-- START Records for the exercise --
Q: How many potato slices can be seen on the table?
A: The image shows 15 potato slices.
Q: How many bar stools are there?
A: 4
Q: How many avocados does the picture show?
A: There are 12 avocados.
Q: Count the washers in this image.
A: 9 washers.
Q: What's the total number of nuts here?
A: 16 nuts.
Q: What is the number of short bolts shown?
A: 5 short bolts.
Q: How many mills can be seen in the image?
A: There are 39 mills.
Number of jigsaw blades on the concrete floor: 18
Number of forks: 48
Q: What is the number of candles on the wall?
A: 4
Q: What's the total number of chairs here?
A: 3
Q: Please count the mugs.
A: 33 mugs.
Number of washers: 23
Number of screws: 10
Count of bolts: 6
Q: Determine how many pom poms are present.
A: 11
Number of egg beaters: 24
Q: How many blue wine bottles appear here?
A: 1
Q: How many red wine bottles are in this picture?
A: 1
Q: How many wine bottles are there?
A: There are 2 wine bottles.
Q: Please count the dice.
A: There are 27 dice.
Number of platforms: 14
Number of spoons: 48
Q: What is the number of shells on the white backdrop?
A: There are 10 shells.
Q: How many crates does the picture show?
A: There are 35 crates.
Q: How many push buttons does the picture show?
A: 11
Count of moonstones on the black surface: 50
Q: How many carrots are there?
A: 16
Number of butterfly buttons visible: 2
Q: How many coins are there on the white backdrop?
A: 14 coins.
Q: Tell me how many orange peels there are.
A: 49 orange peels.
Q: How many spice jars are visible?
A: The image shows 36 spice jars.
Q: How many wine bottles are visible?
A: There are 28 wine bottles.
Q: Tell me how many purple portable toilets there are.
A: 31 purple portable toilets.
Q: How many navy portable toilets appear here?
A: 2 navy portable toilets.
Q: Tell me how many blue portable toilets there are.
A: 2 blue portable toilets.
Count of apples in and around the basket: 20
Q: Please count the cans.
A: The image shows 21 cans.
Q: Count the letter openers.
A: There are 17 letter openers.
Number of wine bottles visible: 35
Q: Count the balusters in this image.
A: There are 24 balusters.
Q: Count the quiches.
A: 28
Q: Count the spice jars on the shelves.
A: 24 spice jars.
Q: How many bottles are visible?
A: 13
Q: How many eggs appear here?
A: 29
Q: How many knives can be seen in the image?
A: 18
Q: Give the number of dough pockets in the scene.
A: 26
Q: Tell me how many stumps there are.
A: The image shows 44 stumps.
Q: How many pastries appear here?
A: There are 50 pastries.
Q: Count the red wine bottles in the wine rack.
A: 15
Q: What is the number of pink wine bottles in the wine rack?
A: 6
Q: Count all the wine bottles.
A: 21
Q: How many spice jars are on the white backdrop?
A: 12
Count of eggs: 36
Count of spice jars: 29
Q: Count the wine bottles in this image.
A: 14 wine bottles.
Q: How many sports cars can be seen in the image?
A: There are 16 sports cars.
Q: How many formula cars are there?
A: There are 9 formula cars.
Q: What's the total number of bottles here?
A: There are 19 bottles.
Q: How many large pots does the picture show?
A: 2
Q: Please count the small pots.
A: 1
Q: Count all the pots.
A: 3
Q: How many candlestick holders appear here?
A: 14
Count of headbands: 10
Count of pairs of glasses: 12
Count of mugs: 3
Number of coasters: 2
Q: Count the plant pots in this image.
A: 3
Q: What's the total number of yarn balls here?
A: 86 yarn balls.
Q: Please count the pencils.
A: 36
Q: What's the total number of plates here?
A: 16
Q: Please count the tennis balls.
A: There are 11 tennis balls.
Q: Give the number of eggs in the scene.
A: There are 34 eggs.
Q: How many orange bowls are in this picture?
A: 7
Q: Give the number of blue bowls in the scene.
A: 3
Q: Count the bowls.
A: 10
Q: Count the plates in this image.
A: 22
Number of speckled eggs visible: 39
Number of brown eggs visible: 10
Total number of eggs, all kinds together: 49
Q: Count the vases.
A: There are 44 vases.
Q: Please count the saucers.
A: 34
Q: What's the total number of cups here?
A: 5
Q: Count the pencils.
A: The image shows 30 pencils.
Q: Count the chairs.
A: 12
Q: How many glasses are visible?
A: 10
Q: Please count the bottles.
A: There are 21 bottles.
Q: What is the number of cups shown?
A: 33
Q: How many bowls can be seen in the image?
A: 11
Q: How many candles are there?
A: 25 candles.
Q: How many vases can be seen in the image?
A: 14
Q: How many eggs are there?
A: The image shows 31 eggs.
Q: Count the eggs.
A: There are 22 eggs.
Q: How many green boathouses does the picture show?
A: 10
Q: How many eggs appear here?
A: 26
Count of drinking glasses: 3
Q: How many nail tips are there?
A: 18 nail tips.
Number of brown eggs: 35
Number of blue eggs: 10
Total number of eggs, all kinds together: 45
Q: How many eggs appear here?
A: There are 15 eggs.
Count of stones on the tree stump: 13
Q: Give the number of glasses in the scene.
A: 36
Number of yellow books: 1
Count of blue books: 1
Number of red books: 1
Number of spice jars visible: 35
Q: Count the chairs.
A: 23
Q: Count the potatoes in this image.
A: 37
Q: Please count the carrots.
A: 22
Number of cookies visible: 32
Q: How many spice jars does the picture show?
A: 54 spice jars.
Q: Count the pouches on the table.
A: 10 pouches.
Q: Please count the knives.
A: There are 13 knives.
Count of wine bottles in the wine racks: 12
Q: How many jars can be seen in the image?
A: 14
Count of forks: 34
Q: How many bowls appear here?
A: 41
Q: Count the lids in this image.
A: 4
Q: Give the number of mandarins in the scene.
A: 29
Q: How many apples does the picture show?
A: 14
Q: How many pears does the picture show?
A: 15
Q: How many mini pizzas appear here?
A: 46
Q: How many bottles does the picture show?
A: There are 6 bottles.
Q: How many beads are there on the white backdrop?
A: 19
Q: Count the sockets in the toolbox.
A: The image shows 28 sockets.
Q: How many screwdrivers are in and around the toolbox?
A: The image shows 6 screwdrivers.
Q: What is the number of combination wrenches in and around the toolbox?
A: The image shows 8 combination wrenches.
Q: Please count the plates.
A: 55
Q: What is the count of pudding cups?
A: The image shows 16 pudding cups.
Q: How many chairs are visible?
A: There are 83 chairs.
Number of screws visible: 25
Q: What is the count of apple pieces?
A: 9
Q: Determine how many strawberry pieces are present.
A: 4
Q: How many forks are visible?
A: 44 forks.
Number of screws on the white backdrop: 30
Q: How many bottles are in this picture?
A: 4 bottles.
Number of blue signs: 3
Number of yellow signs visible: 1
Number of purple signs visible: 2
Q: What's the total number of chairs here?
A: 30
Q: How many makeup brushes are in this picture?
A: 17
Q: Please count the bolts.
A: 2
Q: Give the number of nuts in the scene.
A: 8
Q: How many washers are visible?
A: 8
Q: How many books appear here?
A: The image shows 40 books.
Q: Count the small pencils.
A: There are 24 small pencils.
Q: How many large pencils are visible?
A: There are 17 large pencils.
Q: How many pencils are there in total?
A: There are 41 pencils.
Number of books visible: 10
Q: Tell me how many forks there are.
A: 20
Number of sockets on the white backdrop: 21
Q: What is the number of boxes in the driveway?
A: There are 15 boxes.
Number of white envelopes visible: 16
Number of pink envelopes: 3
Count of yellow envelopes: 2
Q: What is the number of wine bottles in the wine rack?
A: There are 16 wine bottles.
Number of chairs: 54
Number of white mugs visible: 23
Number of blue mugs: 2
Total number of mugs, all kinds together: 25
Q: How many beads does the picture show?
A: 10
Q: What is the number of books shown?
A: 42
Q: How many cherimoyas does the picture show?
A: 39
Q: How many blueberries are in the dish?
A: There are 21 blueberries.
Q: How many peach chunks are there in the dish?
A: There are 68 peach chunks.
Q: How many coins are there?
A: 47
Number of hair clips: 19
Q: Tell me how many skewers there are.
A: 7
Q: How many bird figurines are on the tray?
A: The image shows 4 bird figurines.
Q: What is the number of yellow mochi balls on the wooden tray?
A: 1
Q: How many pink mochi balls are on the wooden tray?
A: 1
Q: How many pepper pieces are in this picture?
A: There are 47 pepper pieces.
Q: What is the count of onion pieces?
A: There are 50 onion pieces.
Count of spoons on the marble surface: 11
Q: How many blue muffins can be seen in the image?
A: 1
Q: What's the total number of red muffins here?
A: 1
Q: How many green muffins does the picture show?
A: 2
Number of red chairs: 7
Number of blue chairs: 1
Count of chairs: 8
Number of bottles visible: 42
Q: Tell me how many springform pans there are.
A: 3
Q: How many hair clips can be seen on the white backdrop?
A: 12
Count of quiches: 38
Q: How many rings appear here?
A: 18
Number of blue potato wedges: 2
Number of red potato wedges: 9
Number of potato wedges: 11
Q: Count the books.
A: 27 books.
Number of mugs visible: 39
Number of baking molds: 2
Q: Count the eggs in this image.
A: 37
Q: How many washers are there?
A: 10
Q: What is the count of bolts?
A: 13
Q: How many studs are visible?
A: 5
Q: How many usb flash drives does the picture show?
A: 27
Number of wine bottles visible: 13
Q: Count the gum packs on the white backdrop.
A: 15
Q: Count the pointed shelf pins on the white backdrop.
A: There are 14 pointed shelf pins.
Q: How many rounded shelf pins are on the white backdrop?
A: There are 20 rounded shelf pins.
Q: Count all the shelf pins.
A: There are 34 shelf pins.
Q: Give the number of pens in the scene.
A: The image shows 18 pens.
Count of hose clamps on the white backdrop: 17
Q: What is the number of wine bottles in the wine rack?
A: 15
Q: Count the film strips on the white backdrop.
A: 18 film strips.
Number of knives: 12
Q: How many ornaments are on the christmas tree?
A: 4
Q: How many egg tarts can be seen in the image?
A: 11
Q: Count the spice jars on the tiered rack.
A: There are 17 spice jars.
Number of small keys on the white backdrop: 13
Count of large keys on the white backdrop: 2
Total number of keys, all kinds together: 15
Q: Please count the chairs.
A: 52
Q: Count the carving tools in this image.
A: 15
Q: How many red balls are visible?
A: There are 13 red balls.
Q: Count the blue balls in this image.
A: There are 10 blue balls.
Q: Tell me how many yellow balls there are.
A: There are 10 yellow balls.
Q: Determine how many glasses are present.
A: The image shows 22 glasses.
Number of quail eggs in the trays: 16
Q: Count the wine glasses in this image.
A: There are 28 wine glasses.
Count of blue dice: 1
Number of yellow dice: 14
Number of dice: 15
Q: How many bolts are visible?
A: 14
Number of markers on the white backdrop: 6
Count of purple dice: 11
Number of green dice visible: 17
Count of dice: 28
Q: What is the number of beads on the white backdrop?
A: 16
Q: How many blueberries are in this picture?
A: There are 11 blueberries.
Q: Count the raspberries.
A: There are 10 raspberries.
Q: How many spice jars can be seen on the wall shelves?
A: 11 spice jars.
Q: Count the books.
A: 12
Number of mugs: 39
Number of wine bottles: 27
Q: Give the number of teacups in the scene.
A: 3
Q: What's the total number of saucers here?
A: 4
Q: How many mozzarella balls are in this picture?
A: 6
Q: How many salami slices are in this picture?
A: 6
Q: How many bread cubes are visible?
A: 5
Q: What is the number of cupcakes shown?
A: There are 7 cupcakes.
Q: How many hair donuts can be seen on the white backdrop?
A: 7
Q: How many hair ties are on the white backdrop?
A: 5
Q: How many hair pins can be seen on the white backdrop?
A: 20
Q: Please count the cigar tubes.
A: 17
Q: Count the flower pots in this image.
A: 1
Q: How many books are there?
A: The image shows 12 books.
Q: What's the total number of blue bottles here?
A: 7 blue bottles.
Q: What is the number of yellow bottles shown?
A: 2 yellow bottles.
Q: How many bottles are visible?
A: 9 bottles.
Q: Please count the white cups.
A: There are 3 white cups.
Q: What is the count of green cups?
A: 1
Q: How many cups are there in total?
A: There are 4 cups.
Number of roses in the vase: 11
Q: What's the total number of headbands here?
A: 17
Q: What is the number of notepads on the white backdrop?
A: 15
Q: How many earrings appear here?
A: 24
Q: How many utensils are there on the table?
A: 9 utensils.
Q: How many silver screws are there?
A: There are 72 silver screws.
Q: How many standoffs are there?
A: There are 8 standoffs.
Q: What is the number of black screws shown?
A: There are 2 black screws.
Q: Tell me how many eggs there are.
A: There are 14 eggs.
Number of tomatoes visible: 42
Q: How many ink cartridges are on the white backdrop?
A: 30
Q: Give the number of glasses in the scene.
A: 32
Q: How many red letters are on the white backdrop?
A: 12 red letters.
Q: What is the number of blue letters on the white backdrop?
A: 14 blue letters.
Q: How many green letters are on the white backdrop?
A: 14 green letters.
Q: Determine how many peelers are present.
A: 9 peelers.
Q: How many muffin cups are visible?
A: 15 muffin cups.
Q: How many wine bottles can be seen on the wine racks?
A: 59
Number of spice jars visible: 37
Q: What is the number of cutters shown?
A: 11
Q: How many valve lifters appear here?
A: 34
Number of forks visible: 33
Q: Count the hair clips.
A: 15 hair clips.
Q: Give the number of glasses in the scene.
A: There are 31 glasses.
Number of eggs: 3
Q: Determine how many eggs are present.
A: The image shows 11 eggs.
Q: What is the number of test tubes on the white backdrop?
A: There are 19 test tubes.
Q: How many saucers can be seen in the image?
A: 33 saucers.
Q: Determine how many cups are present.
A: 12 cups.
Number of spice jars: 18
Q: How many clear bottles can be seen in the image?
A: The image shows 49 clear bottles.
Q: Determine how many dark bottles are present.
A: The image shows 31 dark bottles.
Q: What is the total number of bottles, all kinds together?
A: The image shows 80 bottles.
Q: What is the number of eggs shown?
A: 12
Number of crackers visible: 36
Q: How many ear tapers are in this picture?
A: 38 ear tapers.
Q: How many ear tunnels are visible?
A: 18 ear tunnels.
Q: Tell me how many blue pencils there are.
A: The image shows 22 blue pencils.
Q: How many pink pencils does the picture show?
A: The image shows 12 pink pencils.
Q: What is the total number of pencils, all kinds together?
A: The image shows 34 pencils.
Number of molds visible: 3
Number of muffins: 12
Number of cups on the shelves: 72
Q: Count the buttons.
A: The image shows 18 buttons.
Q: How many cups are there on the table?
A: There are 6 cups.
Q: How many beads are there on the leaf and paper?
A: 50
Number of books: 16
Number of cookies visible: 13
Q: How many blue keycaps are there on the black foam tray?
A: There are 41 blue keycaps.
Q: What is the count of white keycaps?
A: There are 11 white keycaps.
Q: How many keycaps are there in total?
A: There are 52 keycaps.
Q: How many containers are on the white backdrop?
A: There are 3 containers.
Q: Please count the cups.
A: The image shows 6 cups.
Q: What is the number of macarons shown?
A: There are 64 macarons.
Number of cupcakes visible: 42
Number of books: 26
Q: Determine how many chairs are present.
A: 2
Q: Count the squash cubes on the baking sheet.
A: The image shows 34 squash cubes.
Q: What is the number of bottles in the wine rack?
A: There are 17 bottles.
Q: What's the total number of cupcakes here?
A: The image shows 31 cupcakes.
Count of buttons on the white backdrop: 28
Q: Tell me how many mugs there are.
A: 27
-- END Records for the exercise --
- _Aim of the exercise_
Please list each line of the material above that contains the word "wooden".

- _Worked solution_
Q: What is the number of yellow mochi balls on the wooden tray?
Q: How many pink mochi balls are on the wooden tray?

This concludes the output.